▶ [Instructions to follow]: Which lines of the records contain the word "ringing"? Copy each one.

▶ [Available data]:
· · · · ·

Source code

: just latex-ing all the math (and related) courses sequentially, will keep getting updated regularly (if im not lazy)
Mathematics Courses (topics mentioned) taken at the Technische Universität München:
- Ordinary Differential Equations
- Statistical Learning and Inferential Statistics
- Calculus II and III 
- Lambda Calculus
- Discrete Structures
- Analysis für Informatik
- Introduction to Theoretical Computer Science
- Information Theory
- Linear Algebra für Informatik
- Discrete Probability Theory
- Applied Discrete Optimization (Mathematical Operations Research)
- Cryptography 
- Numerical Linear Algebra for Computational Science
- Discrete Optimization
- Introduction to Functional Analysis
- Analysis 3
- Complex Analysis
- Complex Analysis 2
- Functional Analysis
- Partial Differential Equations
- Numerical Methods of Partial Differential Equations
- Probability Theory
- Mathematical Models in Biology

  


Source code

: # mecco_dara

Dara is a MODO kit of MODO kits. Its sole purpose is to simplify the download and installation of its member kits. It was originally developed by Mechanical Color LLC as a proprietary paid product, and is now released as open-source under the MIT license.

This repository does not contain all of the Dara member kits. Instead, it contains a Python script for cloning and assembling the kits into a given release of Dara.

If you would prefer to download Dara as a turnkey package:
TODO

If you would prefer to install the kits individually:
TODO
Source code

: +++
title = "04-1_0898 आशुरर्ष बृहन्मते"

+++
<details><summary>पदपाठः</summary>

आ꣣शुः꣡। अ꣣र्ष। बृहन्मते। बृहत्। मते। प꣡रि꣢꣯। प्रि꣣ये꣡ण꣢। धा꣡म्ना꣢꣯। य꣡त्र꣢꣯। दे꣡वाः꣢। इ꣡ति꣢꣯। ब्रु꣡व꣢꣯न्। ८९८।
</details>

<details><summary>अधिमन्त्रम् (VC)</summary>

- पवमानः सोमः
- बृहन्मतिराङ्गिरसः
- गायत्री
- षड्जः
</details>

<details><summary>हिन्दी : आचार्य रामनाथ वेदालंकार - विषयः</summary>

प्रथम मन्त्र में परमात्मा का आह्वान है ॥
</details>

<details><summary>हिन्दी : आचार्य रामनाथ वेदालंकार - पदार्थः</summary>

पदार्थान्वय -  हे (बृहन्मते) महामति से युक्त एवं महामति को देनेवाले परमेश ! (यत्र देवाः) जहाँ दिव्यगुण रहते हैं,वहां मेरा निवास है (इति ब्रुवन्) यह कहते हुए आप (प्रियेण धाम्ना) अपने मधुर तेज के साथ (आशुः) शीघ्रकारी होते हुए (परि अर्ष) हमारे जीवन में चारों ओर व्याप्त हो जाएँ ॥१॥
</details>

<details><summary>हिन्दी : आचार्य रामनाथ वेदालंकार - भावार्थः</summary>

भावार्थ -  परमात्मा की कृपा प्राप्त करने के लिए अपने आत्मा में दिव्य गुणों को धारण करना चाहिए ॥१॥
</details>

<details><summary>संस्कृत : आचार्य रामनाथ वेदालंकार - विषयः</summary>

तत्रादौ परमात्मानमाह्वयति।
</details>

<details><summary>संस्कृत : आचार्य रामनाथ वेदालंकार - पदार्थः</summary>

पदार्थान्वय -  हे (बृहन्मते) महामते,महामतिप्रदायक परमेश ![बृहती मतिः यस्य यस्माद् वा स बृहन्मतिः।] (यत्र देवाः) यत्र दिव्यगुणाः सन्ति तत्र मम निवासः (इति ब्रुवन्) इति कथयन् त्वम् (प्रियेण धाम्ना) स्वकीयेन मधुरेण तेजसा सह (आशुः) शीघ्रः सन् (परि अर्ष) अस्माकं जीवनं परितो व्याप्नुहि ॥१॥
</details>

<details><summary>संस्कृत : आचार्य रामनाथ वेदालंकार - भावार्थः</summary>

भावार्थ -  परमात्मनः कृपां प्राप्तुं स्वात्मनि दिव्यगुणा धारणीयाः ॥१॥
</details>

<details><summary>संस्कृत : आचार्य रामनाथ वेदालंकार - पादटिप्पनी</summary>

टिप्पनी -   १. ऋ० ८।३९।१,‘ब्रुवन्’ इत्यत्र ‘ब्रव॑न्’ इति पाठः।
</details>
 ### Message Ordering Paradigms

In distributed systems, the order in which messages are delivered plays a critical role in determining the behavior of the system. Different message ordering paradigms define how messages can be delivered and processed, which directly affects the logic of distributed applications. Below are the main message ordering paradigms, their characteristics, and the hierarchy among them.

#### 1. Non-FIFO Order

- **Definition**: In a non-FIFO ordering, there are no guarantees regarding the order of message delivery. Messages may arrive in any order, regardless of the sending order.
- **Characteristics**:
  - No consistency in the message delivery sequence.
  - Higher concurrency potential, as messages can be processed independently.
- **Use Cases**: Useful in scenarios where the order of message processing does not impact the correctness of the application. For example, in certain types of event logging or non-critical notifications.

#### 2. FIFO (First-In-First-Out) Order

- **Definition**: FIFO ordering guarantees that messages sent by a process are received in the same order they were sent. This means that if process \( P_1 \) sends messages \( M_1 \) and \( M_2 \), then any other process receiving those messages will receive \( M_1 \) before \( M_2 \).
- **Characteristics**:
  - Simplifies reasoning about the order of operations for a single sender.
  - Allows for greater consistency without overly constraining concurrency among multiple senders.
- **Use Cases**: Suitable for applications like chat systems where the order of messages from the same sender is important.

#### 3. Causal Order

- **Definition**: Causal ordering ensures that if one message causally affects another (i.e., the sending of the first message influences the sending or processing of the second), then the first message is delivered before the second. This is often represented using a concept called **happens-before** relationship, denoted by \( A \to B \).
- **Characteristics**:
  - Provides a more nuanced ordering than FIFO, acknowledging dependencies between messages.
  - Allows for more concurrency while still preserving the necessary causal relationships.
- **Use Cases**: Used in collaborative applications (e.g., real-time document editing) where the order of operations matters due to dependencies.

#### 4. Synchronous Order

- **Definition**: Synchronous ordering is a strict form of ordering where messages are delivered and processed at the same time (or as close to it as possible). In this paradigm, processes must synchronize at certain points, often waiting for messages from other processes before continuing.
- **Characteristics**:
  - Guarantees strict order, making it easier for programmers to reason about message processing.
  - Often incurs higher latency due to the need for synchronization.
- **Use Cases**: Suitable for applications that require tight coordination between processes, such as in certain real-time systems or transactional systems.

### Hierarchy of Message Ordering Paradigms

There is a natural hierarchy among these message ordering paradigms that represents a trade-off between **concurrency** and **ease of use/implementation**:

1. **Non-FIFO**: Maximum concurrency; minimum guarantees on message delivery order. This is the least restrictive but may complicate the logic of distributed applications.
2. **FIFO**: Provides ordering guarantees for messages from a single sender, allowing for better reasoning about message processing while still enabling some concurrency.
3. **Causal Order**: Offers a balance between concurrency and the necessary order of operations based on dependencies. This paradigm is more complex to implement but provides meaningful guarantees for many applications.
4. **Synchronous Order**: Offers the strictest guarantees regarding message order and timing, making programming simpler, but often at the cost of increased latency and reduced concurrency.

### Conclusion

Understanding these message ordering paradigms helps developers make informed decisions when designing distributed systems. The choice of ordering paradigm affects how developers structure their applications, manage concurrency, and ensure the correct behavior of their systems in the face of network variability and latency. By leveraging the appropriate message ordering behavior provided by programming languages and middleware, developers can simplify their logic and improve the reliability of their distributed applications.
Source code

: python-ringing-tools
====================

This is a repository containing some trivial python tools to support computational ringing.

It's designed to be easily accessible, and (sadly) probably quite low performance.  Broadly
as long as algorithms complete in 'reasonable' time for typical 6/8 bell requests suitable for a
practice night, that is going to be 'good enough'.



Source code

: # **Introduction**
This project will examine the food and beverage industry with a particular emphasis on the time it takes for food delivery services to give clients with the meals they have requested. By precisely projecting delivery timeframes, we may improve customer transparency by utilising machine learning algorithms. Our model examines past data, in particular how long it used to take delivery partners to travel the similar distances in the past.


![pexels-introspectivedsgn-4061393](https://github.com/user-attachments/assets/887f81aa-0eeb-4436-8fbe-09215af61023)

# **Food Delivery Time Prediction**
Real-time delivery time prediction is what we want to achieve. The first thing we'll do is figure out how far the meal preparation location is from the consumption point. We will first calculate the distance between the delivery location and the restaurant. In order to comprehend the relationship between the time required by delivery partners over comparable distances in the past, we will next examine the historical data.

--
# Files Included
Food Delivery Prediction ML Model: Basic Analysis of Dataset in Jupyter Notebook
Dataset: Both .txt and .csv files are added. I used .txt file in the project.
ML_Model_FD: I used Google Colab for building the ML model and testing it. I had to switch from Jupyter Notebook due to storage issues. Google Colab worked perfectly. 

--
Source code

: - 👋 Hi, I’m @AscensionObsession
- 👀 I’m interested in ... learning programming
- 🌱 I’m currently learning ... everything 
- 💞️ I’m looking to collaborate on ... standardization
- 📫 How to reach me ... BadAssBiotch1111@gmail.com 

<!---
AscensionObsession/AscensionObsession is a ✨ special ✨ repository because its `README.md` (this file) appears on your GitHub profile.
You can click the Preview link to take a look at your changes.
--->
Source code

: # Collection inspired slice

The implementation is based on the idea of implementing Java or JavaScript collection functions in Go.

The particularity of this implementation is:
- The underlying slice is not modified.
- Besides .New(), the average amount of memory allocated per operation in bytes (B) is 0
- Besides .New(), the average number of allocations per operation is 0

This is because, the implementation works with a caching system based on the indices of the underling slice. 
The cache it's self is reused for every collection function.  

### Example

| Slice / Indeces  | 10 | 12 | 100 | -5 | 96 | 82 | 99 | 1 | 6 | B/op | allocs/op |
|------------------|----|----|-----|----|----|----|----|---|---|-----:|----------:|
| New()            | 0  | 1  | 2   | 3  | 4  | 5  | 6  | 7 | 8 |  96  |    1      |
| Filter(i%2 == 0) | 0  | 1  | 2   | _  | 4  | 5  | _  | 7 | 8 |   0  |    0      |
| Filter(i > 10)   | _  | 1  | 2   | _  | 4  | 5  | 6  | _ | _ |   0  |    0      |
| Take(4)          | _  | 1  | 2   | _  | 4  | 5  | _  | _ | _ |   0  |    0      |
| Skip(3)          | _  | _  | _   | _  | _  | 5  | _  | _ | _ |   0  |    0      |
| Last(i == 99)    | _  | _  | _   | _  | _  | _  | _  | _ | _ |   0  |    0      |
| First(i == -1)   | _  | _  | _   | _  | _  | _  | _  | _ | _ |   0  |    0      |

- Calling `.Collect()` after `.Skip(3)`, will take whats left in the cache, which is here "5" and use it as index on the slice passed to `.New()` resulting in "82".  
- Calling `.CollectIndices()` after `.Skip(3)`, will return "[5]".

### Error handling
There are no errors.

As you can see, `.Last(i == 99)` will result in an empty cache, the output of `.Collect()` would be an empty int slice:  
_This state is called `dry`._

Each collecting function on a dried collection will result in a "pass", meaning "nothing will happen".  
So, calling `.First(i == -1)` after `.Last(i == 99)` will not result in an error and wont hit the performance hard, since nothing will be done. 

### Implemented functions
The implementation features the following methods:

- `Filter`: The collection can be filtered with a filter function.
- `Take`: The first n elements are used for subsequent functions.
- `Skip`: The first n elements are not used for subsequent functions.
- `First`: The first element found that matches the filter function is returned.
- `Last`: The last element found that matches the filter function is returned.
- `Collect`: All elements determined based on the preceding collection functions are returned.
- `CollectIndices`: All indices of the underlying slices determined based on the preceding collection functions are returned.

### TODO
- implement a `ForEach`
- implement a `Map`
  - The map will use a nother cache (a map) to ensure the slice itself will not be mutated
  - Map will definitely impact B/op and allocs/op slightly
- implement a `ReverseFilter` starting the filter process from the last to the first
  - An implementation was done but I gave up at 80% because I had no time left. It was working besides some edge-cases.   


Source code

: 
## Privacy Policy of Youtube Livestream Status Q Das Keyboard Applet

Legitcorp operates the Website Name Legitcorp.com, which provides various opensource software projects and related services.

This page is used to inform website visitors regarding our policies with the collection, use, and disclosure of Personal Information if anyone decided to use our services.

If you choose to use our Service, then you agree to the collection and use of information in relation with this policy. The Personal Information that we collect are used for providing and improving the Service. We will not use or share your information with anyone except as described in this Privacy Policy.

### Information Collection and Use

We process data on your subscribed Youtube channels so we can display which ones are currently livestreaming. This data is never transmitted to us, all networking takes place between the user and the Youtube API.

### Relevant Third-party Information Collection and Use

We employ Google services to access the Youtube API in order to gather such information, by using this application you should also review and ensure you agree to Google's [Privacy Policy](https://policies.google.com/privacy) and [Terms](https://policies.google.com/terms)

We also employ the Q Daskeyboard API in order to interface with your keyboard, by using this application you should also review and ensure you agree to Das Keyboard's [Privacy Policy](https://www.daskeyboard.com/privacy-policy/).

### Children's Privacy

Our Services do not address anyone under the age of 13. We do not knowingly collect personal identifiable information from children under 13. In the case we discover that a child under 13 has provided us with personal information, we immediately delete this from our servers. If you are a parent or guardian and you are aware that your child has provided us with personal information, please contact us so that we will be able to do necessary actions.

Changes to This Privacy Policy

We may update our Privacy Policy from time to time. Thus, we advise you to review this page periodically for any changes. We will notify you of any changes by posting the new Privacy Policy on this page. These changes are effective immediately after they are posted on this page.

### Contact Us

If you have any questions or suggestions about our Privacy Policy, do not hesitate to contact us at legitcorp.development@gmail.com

· · · · ·

▶ [Exercise answer]:
: python-ringing-tools
This is a repository containing some trivial python tools to support computational ringing.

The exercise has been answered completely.